TASK TO COMPLETE.
Reproduce every one of the records below verbatim, omitting the pictures from your answer.

______

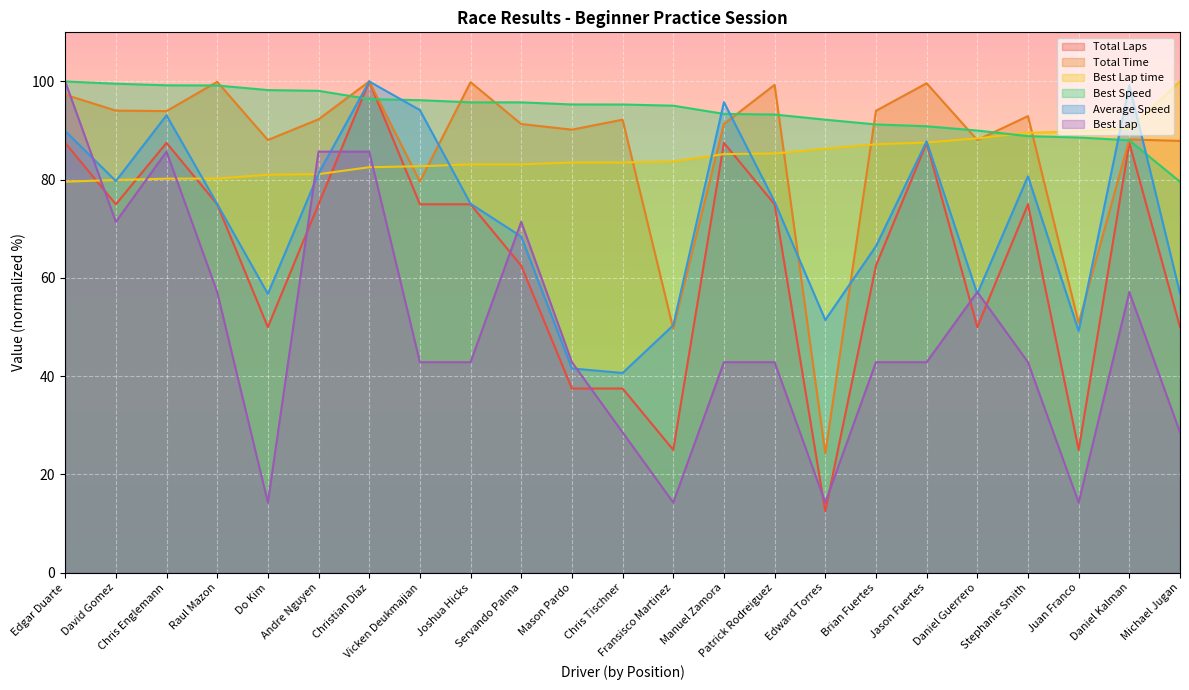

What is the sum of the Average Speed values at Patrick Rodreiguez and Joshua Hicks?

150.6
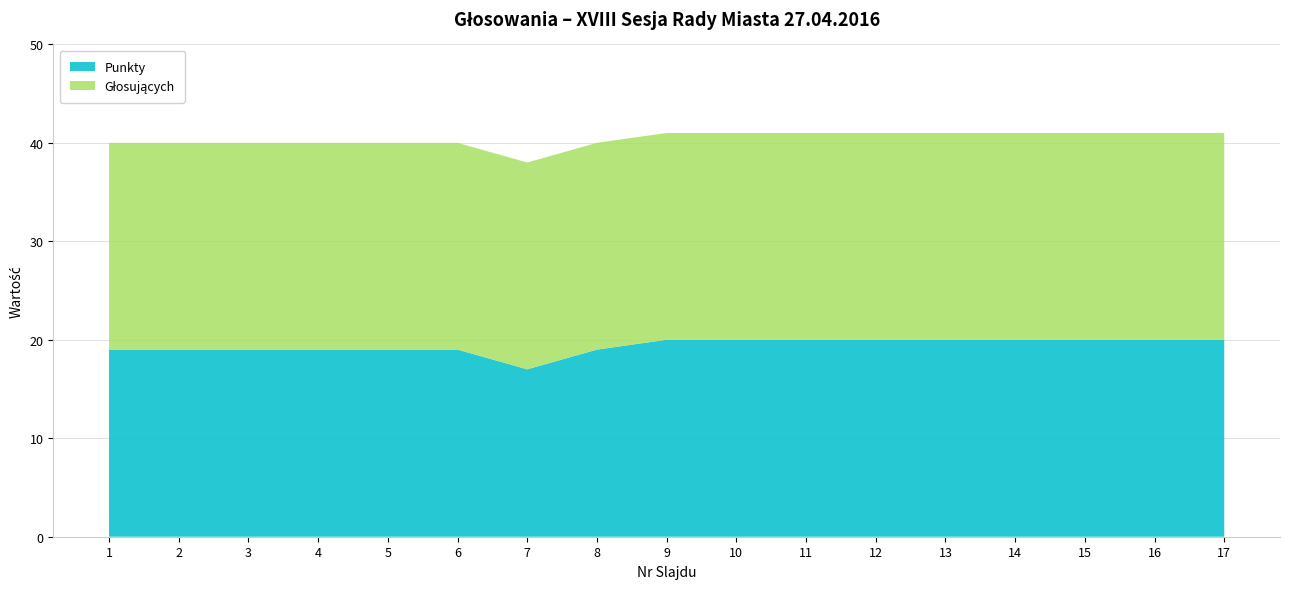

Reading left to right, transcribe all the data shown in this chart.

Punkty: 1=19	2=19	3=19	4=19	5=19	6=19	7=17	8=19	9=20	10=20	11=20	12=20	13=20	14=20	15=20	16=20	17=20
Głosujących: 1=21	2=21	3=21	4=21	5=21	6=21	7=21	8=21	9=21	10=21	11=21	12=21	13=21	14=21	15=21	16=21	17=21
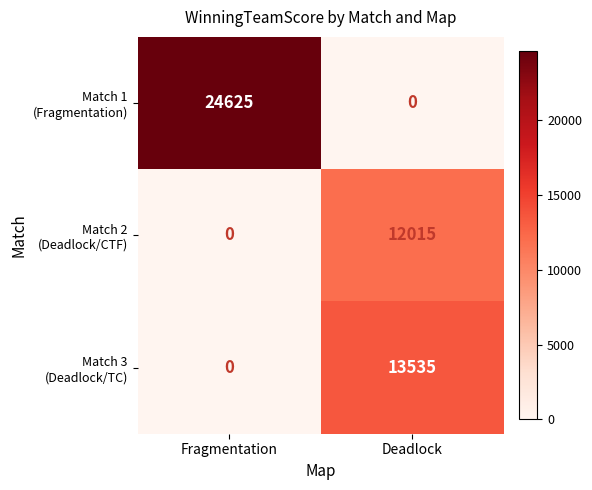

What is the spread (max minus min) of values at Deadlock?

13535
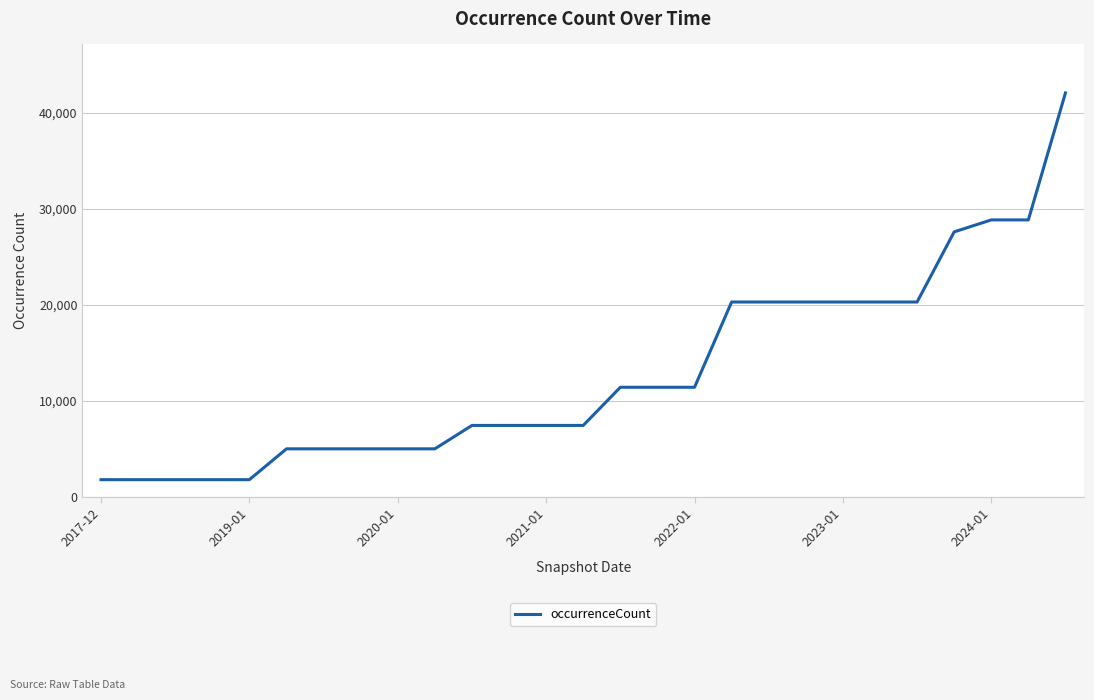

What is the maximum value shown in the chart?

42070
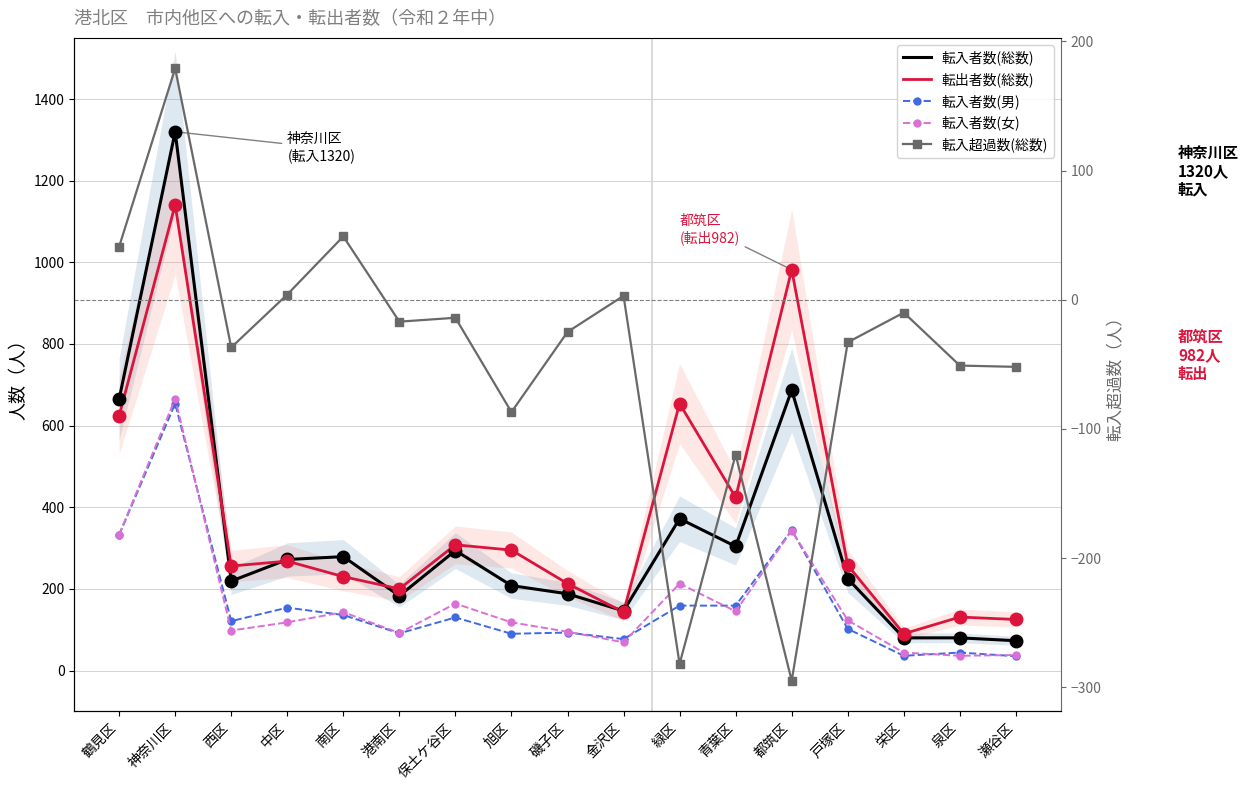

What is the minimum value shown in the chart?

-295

______

ANSWER BOX.
What is the sum of the Average Speed values at Patrick Rodreiguez and Joshua Hicks?

150.6

Reading left to right, transcribe all the data shown in this chart.

Punkty: 1=19	2=19	3=19	4=19	5=19	6=19	7=17	8=19	9=20	10=20	11=20	12=20	13=20	14=20	15=20	16=20	17=20
Głosujących: 1=21	2=21	3=21	4=21	5=21	6=21	7=21	8=21	9=21	10=21	11=21	12=21	13=21	14=21	15=21	16=21	17=21

What is the spread (max minus min) of values at Deadlock?

13535

What is the maximum value shown in the chart?

42070

What is the minimum value shown in the chart?

-295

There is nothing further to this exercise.